- [Goal of the exercise] What is needed is an exact copy of every entry below, with the pictures left out.

- [Supplied entries]
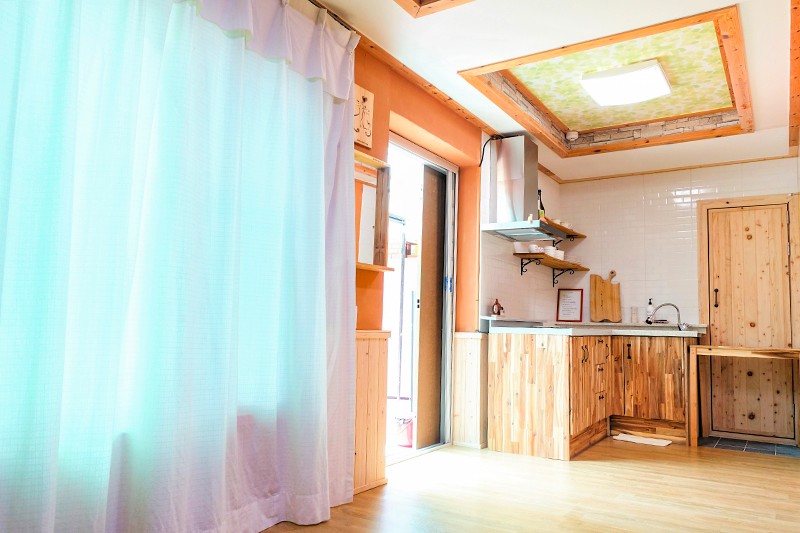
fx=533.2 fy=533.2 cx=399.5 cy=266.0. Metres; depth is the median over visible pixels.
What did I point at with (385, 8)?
ceiling
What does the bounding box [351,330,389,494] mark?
wood paneling
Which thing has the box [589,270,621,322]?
cutting board
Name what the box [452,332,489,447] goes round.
wood paneling
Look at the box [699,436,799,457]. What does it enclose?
tile floor
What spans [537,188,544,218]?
bottle
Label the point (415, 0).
ceiling trim
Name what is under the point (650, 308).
soap bottle
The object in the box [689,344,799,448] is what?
wooden table
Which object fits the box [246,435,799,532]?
floor
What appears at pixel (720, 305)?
wooden door
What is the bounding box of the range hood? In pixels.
[479,133,568,239]
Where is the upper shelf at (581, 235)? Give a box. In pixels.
[541,217,586,239]
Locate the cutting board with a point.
(608, 299)
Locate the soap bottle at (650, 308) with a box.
[645,298,654,322]
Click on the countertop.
(609, 323)
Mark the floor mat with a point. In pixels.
(636, 438)
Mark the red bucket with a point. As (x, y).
(403, 432)
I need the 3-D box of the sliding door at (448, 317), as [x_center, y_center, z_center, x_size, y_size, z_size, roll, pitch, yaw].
[0.085,0.232,3.855,0.161,2.191,1.124,-3,-7,33]
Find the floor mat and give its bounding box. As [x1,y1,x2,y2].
[612,433,670,446]
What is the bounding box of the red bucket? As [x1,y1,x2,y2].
[393,413,414,446]
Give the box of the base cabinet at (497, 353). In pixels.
[489,331,694,459]
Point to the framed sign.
(569, 302)
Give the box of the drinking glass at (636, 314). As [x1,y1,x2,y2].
[630,306,638,323]
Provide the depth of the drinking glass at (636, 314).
5.14 m
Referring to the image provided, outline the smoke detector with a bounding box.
[565,130,578,140]
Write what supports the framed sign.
on the countertop
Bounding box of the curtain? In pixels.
[0,0,362,532]
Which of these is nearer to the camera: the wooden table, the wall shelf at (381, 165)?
the wall shelf at (381, 165)
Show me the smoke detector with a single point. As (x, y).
(573, 135)
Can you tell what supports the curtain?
hanging from the curtain rod
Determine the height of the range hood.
0.811 m
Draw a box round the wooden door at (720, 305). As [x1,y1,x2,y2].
[701,197,797,442]
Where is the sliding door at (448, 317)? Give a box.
[383,130,458,463]
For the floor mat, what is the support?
on the floor at (594, 471)
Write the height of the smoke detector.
0.057 m
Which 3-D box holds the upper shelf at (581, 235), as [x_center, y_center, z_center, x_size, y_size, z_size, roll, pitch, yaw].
[1.545,-0.315,5.258,0.280,0.123,1.016,-3,-7,33]
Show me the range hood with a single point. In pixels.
(523, 187)
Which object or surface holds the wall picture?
attached to the orange wall
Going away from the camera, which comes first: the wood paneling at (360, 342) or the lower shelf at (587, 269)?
the wood paneling at (360, 342)
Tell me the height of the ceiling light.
0.095 m
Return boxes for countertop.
[482,320,704,336]
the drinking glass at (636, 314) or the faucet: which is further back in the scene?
the drinking glass at (636, 314)
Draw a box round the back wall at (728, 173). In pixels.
[557,154,799,445]
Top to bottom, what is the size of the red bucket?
0.224 m
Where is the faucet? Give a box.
[648,302,687,329]
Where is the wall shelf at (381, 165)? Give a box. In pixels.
[354,148,393,272]
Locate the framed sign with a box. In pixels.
[556,288,582,321]
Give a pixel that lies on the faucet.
(659, 306)
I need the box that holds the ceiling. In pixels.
[308,0,798,182]
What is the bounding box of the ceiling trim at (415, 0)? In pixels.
[394,0,474,17]
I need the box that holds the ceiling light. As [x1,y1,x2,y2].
[580,60,671,106]
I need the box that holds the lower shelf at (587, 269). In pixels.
[515,252,589,285]
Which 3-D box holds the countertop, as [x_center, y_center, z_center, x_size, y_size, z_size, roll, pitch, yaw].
[1.760,0.569,4.753,1.553,0.067,1.714,-3,-7,33]
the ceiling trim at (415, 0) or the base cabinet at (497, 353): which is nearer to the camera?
the ceiling trim at (415, 0)
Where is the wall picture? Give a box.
[353,83,373,148]
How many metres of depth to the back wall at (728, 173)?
5.25 m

- [Answer section]
fx=533.2 fy=533.2 cx=399.5 cy=266.0. Metres; depth is the median over visible pixels.
What did I point at with (385, 8)?
ceiling
What does the bounding box [351,330,389,494] mark?
wood paneling
Which thing has the box [589,270,621,322]?
cutting board
Name what the box [452,332,489,447] goes round.
wood paneling
Look at the box [699,436,799,457]. What does it enclose?
tile floor
What spans [537,188,544,218]?
bottle
Label the point (415, 0).
ceiling trim
Name what is under the point (650, 308).
soap bottle
The object in the box [689,344,799,448] is what?
wooden table
Which object fits the box [246,435,799,532]?
floor
What appears at pixel (720, 305)?
wooden door
What is the bounding box of the range hood? In pixels.
[479,133,568,239]
Where is the upper shelf at (581, 235)? Give a box. In pixels.
[541,217,586,239]
Locate the cutting board with a point.
(608, 299)
Locate the soap bottle at (650, 308) with a box.
[645,298,654,322]
Click on the countertop.
(609, 323)
Mark the floor mat with a point. In pixels.
(636, 438)
Mark the red bucket with a point. As (x, y).
(403, 432)
I need the 3-D box of the sliding door at (448, 317), as [x_center, y_center, z_center, x_size, y_size, z_size, roll, pitch, yaw].
[0.085,0.232,3.855,0.161,2.191,1.124,-3,-7,33]
Find the floor mat and give its bounding box. As [x1,y1,x2,y2].
[612,433,670,446]
What is the bounding box of the red bucket? As [x1,y1,x2,y2].
[393,413,414,446]
Give the box of the base cabinet at (497, 353). In pixels.
[489,331,694,459]
Point to the framed sign.
(569, 302)
Give the box of the drinking glass at (636, 314). As [x1,y1,x2,y2].
[630,306,638,323]
Provide the depth of the drinking glass at (636, 314).
5.14 m
Referring to the image provided, outline the smoke detector with a bounding box.
[565,130,578,140]
Write what supports the framed sign.
on the countertop
Bounding box of the curtain? In pixels.
[0,0,362,532]
Which of these is nearer to the camera: the wooden table, the wall shelf at (381, 165)?
the wall shelf at (381, 165)
Show me the smoke detector with a single point. As (x, y).
(573, 135)
Can you tell what supports the curtain?
hanging from the curtain rod
Determine the height of the range hood.
0.811 m
Draw a box round the wooden door at (720, 305). As [x1,y1,x2,y2].
[701,197,797,442]
Where is the sliding door at (448, 317)? Give a box.
[383,130,458,463]
For the floor mat, what is the support?
on the floor at (594, 471)
Write the height of the smoke detector.
0.057 m
Which 3-D box holds the upper shelf at (581, 235), as [x_center, y_center, z_center, x_size, y_size, z_size, roll, pitch, yaw].
[1.545,-0.315,5.258,0.280,0.123,1.016,-3,-7,33]
Show me the range hood with a single point. In pixels.
(523, 187)
Which object or surface holds the wall picture?
attached to the orange wall
Going away from the camera, which comes first: the wood paneling at (360, 342) or the lower shelf at (587, 269)?
the wood paneling at (360, 342)
Tell me the height of the ceiling light.
0.095 m
Return boxes for countertop.
[482,320,704,336]
the drinking glass at (636, 314) or the faucet: which is further back in the scene?
the drinking glass at (636, 314)
Draw a box round the back wall at (728, 173). In pixels.
[557,154,799,445]
Top to bottom, what is the size of the red bucket?
0.224 m
Where is the faucet? Give a box.
[648,302,687,329]
Where is the wall shelf at (381, 165)? Give a box. In pixels.
[354,148,393,272]
Locate the framed sign with a box. In pixels.
[556,288,582,321]
Give a pixel that lies on the faucet.
(659, 306)
I need the box that holds the ceiling. In pixels.
[308,0,798,182]
What is the bounding box of the ceiling trim at (415, 0)? In pixels.
[394,0,474,17]
I need the box that holds the ceiling light. As [x1,y1,x2,y2].
[580,60,671,106]
I need the box that holds the lower shelf at (587, 269). In pixels.
[515,252,589,285]
Which 3-D box holds the countertop, as [x_center, y_center, z_center, x_size, y_size, z_size, roll, pitch, yaw].
[1.760,0.569,4.753,1.553,0.067,1.714,-3,-7,33]
the ceiling trim at (415, 0) or the base cabinet at (497, 353): which is nearer to the camera?
the ceiling trim at (415, 0)
Where is the wall picture? Give a box.
[353,83,373,148]
How many metres of depth to the back wall at (728, 173)?
5.25 m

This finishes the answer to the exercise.